Until very recently she was a dyed in the wool republican voting twice for Dubya, even after his illegal invasion of Iraq.

It was only when Mrs Clinton was running fir the Democratic nomination that she discovered Mr Sanders.

Despite her claims to the contrary all her criticisms are levelled at those left of centre who aren't quite as left wing as she thinks they should be.

No criticism of right wingers at all.

neptuneblue
 
  2  
Mon 20 Jun, 2022 06:51 am
@izzythepush,
I don't get the need to handicap America for stupid reasons. Jimmy Dore is one of those stupid reasons.
edgarblythe
 
  2  
Mon 20 Jun, 2022 06:58 am
When I consider voting 3rd party, which I have been doing mostly since Bill Clinton's tenure, I look for a Nina Turner or Bernie Sanders supporter. Not finding one, I turn to a Mark Charles, as I did last time. A candidate has to be willing to push for universal health care, taxing the rich, cutting down the military's power and global reach, expanding Social Security, reorganizing police, etc. Who can fit my description closest deserves my vote. The major parties don't do any of these things.
0 Replies
 
Lash
 
  -1  
Mon 20 Jun, 2022 08:04 am
@neptuneblue,
I’ve heard that opinion.
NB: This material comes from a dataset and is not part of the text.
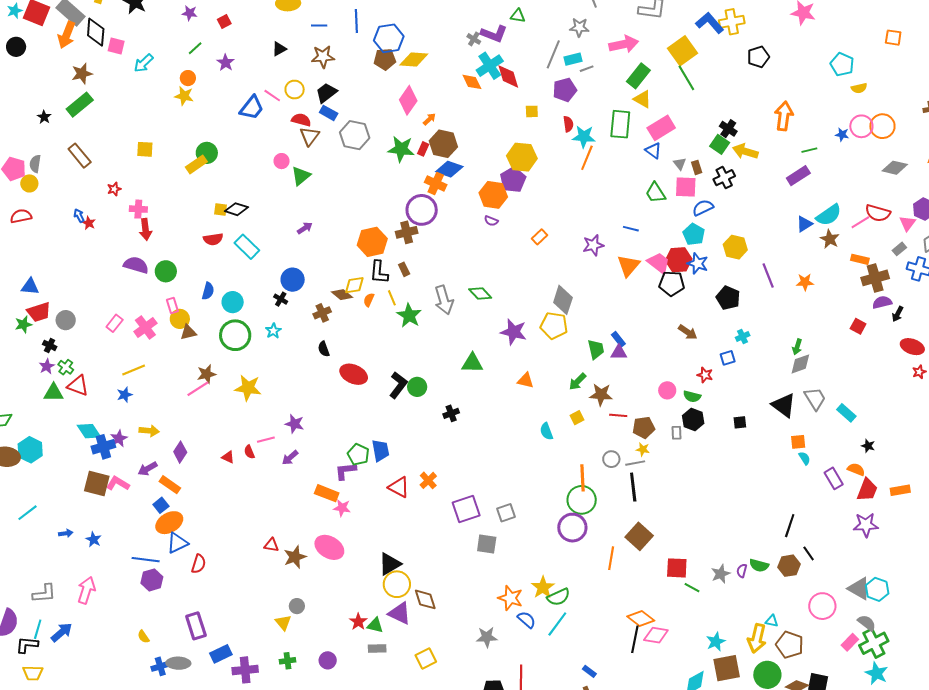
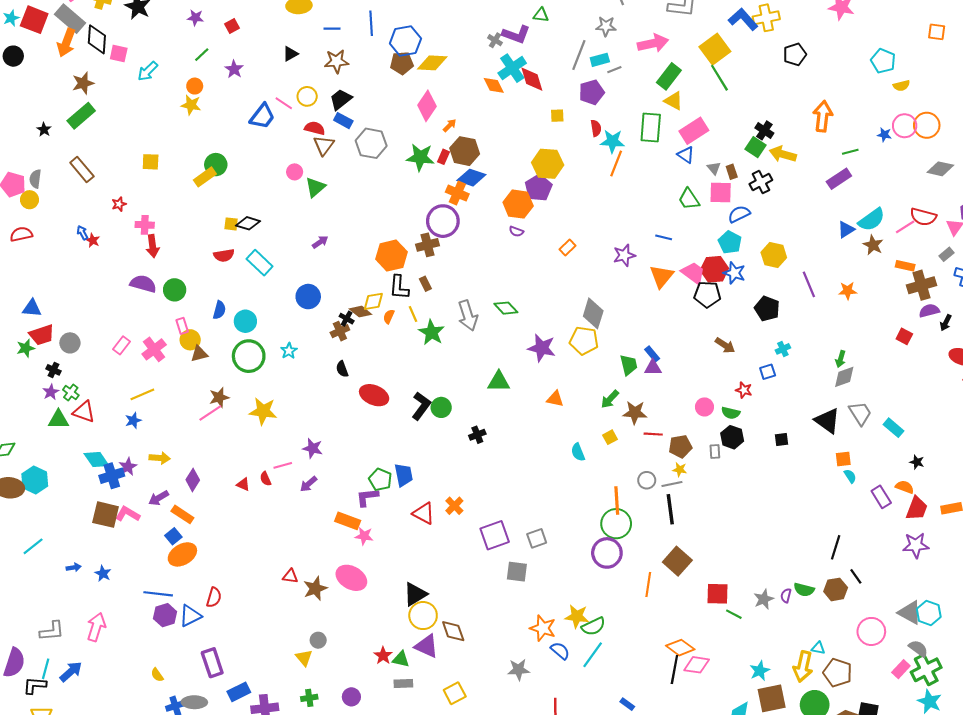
black cross: (281, 299) -> (347, 319), moved
blue triangle: (177, 543) -> (190, 616), moved
yellow star: (543, 587) -> (577, 616), turned -30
It’s just bankrolled by someone who’s been paid to support the current poisonous duopoly.

I’ll vote third party if I have to vote for a cat.
0 Replies
 
Lash
 
  0  
Mon 20 Jun, 2022 08:06 am
@izzythepush,
izzythepush wrote:

If you've followed Lash at all you'd see that's exactly what she does.
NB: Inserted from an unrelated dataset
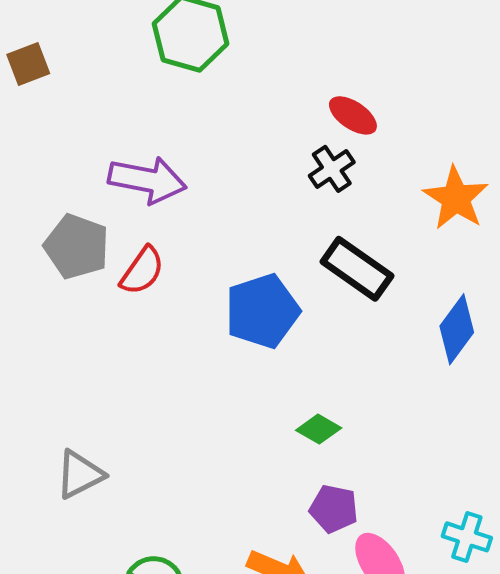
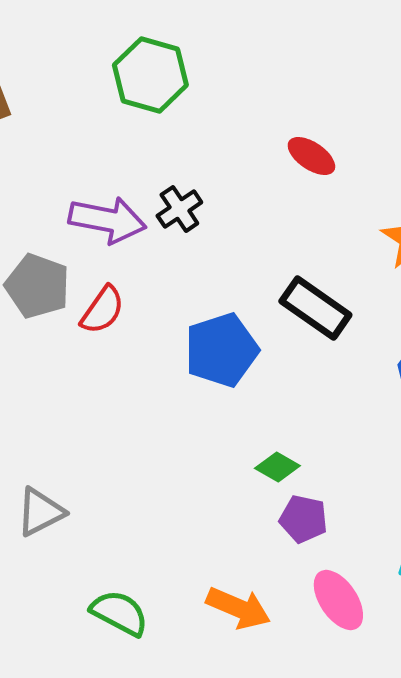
black cross: (332, 169) -> (179, 209), moved
purple pentagon: (334, 509) -> (303, 519), moved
Until very recently she was a dyed in the wool republican voting twice for Dubya, even after his illegal invasion of Iraq.

It was only when Mrs Clinton was running fir the Democratic nomination that she discovered Mr Sanders.

Despite her claims to the contrary all her criticisms are levelled at those left of centre who aren't quite as left wing as she thinks they should be.

No criticism of right wingers at all.



All of this is a lie, but I don’t care what you believe.
0 Replies
 
Lash
 
  -1  
Mon 20 Jun, 2022 08:07 am
@neptuneblue,
I’m not a Dore fan, but if he’s on a third party ticket and no one else better is—he’ll get my vote.